Hacker News new | ask | show | jobs
by hft_throwaway 4430 days ago
The code was QAed, but they didn't test old and new versions against each other. Version A could accept a flag and run obsolete logic that would lose control of its orders but never sent it, so this problem never happened. Version B sent this flag and the receiver would send RPI orders with it. Put a Version B sender and a Version A receiver together and you end up with a disaster.

From a systems perspective, my takeaways on this are:

-Don't re-use a message for a semantically different purpose in a distributed system where you're running different software versions (even in cases where you don't plan to, really, since you may roll back or end up running the wrong code by mistake)
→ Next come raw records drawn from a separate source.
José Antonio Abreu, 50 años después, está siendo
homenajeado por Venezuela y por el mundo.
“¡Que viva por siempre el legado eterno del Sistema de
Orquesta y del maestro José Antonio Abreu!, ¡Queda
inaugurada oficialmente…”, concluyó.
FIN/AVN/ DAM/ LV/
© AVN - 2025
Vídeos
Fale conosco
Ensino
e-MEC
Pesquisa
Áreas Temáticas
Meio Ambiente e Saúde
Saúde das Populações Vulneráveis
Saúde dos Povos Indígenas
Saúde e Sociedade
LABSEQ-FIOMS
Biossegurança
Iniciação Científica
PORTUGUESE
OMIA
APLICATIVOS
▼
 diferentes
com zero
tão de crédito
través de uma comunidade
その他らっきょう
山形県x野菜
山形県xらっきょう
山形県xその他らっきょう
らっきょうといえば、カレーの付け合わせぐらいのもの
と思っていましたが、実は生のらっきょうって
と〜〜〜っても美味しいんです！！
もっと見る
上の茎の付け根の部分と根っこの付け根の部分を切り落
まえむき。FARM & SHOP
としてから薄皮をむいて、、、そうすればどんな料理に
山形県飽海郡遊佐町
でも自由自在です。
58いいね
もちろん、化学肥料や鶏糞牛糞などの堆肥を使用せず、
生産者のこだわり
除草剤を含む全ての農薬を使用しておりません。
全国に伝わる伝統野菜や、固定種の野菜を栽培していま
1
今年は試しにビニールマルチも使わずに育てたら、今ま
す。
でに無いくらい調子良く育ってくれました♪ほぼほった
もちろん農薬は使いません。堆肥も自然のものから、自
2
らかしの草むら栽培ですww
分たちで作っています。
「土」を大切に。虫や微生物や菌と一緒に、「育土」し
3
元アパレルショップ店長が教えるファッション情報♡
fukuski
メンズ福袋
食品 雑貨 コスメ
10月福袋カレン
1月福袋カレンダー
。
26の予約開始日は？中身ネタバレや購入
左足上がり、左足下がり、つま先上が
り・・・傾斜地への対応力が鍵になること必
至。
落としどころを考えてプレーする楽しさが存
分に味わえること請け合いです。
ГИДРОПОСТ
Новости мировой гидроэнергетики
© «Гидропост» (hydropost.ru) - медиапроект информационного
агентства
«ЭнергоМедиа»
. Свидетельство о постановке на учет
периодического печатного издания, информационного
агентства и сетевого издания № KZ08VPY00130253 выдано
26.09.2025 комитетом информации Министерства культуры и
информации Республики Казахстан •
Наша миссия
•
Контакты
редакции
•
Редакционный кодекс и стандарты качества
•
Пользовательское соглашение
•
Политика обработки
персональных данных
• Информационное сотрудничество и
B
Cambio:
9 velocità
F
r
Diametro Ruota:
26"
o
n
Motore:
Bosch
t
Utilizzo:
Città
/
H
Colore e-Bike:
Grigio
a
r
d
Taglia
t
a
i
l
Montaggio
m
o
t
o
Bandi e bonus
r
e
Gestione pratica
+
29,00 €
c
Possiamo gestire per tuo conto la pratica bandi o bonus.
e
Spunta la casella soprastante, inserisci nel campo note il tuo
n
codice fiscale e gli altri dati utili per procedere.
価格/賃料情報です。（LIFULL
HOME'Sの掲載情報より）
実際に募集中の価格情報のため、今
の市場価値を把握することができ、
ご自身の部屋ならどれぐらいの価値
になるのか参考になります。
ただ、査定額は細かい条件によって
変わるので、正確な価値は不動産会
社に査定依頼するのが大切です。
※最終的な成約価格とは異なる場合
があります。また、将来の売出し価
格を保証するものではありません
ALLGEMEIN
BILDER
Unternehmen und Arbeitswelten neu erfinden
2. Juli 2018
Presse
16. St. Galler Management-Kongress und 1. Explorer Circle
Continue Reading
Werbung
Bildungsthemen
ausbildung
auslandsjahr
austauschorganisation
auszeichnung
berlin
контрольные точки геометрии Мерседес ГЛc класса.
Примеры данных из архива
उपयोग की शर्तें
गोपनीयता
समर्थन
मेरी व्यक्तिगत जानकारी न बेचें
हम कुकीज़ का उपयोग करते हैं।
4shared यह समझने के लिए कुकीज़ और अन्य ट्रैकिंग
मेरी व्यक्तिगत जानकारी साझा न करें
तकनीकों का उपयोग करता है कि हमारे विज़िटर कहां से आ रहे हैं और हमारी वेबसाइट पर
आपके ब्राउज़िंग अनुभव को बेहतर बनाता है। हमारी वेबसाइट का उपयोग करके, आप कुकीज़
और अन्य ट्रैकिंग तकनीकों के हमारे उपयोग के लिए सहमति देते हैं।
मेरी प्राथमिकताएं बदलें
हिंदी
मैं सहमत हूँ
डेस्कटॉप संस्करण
-Version your messages so anything that changes their meaning can only be accepted by a receiver that follows that protocol

-QA old and new builds against one another

If you really want to look at the root cause of this, it's cultural. Trading desks don't want to spend development time on things that don't generate PnL. Traders want to try lots of ideas so many features are built that don't get used. Code cleanup gets put on the back burner. Developers do sketchy stuff like re-purposing a message field because it's annoying or time-consuming to deploy a new format. If traders aren't developers themselves, they may underestimate the risk of pressuring operations & devs to work more quickly.

Things like this are probably the biggest risk faced by automated traders, and the good shops take it very seriously. I've never been scared of any loss due to poor trading, but losses due to software errors can be astonishing and happen faster than you can stop them.